Showcase Your Collaboration Skills:Since this role involves working closely with various teams, make sure to highlight your collaboration experiences. Share examples of how you’ve successfully partnered with infra, research, or deployment teams in the past to achieve common goals.

Apply Through Our Website:We encourage you to apply directly through our website. It’s the best way for us to receive your application and ensures you’re considered for the role. Plus, it shows you’re keen on joining our team at StudySmarter!

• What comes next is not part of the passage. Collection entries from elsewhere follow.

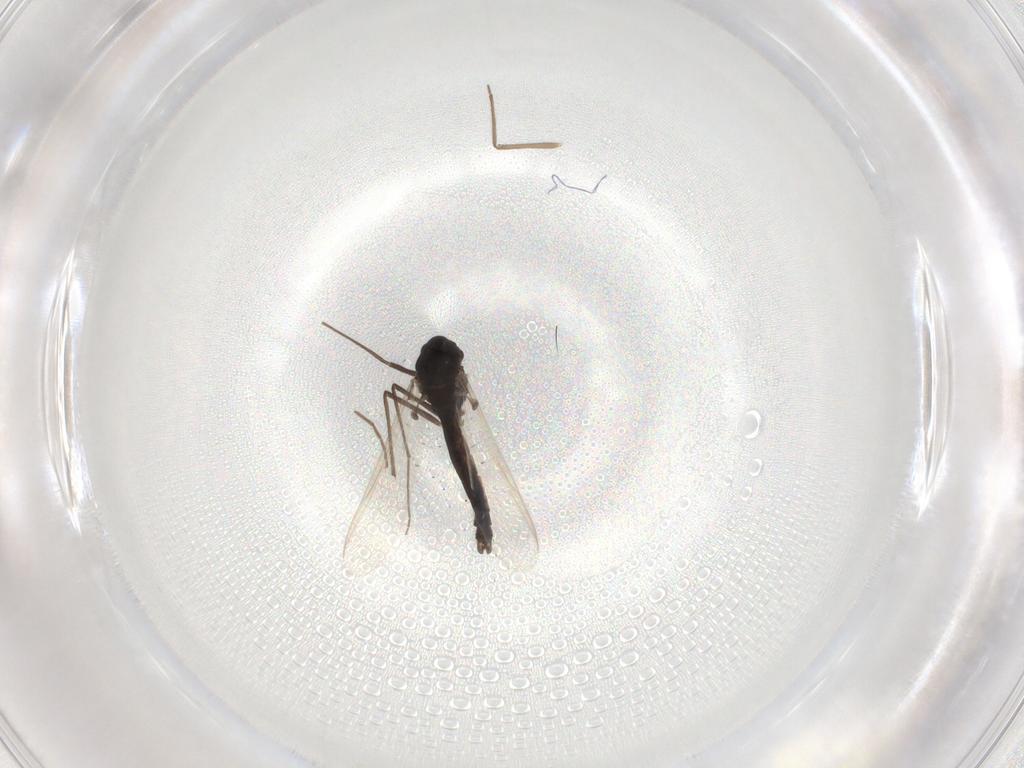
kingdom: Animalia
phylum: Arthropoda
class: Insecta
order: Diptera
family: Chironomidae
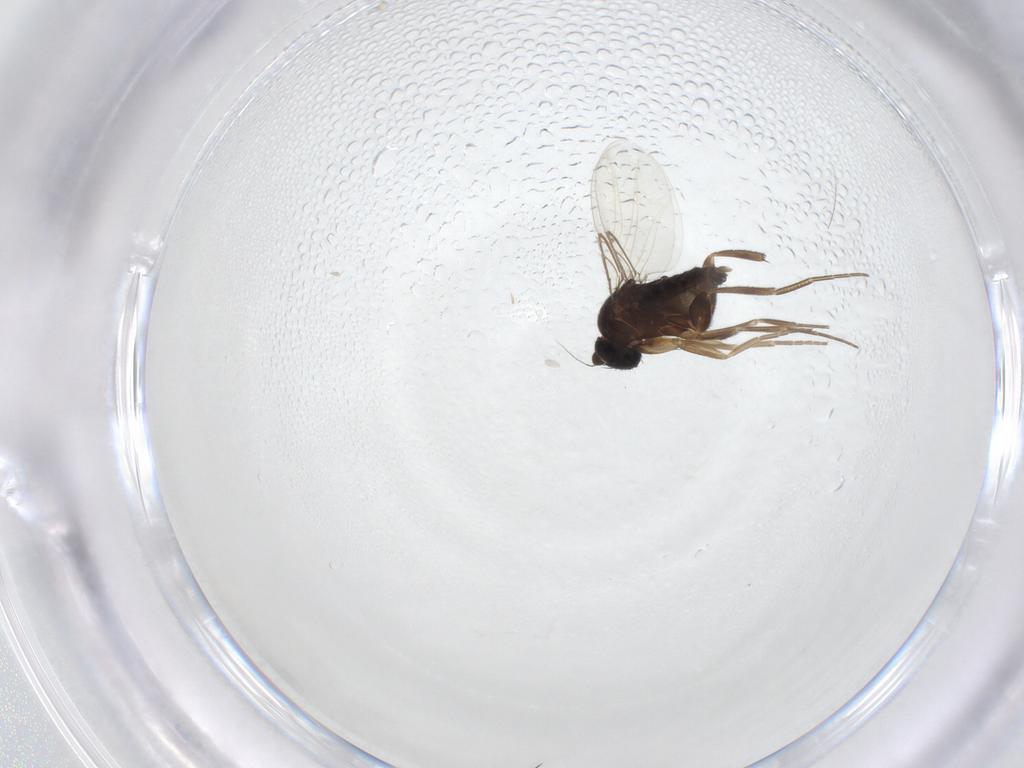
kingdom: Animalia
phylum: Arthropoda
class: Insecta
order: Diptera
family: Phoridae
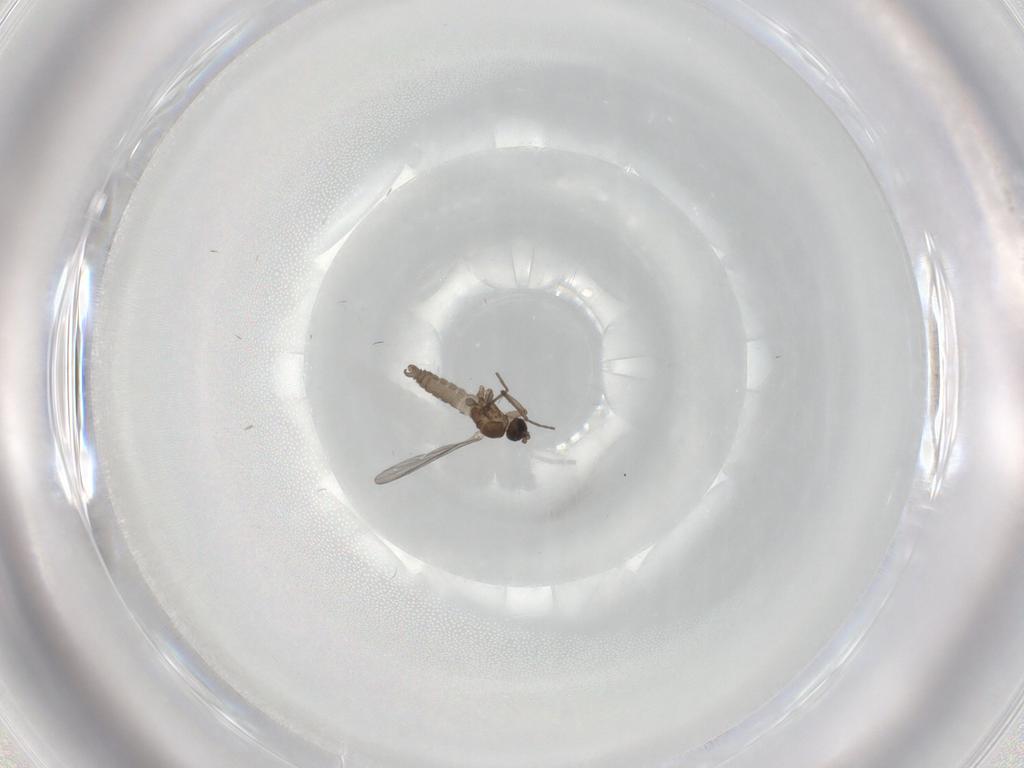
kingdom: Animalia
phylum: Arthropoda
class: Insecta
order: Diptera
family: Sciaridae
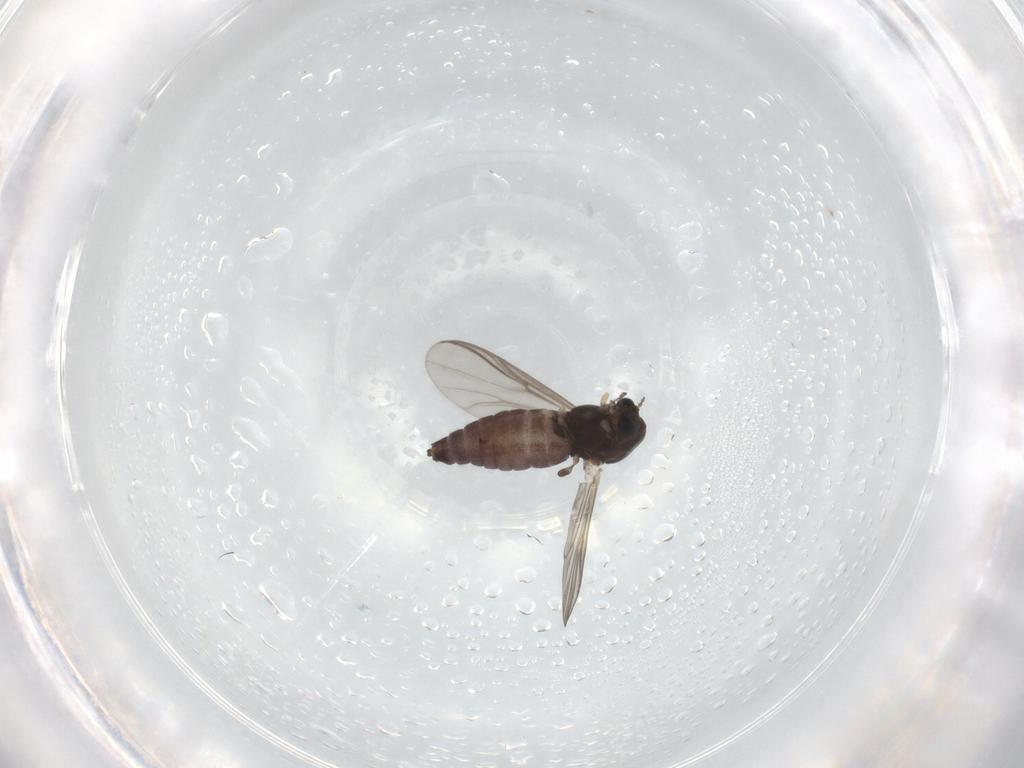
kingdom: Animalia
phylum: Arthropoda
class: Insecta
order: Diptera
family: Chironomidae
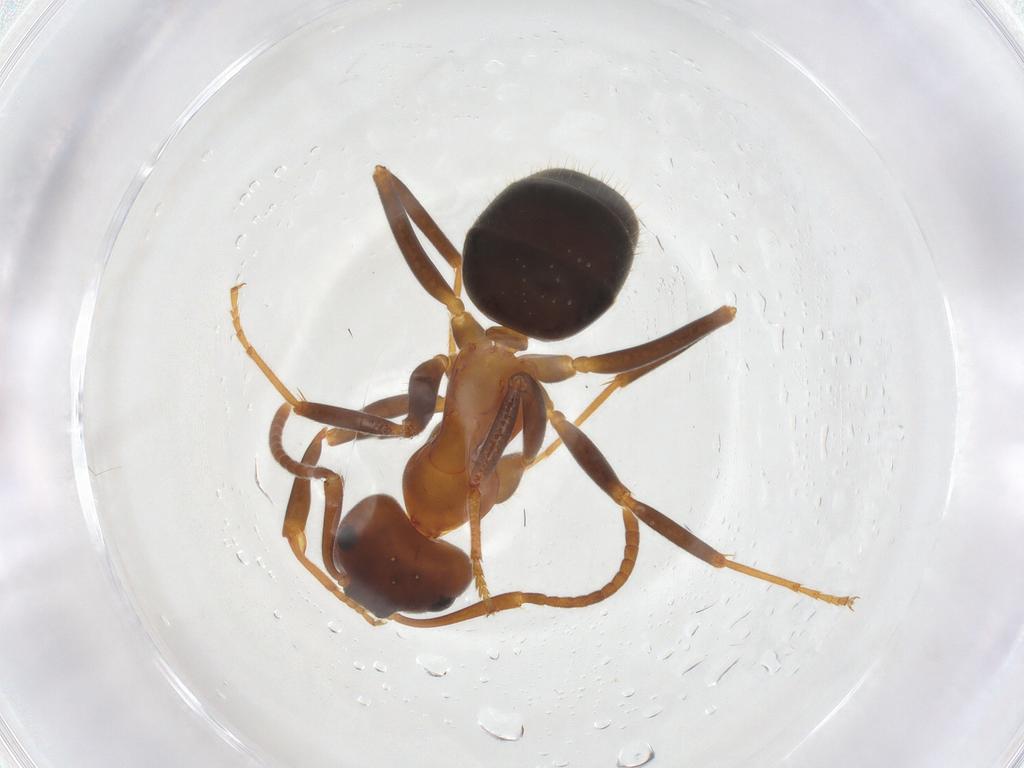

How to prepare for a job interview at Deepstreamtech

Know Your Tech Inside Out

Make sure you’re well-versed in the technologies mentioned in the job description, especially JAX internals and distributed training libraries. Brush up on your knowledge of multi-node cluster orchestration tools like Kubernetes or Slurm, as well as debugging performance issues across CUDA/NCCL.

Showcase Your Collaboration Skills

Since this role involves working closely with infra, research, and deployment teams, be ready to discuss past experiences where you successfully collaborated on projects. Highlight how you navigated trade-offs between performance and complexity, and how you contributed to team success.

Prepare for Technical Challenges

Expect to face technical questions that test your problem-solving skills. Prepare to discuss specific challenges you’ve encountered in building tools for ML teams, and how you approached debugging and optimising data pipelines or containerised environments.

Demonstrate Your Passion for ML Systems

Share your enthusiasm for machine learning systems and any relevant projects you’ve worked on, especially those involving large-scale training or contributions to ML frameworks. If you have any papers published at top-tier venues, don’t hesitate to mention them!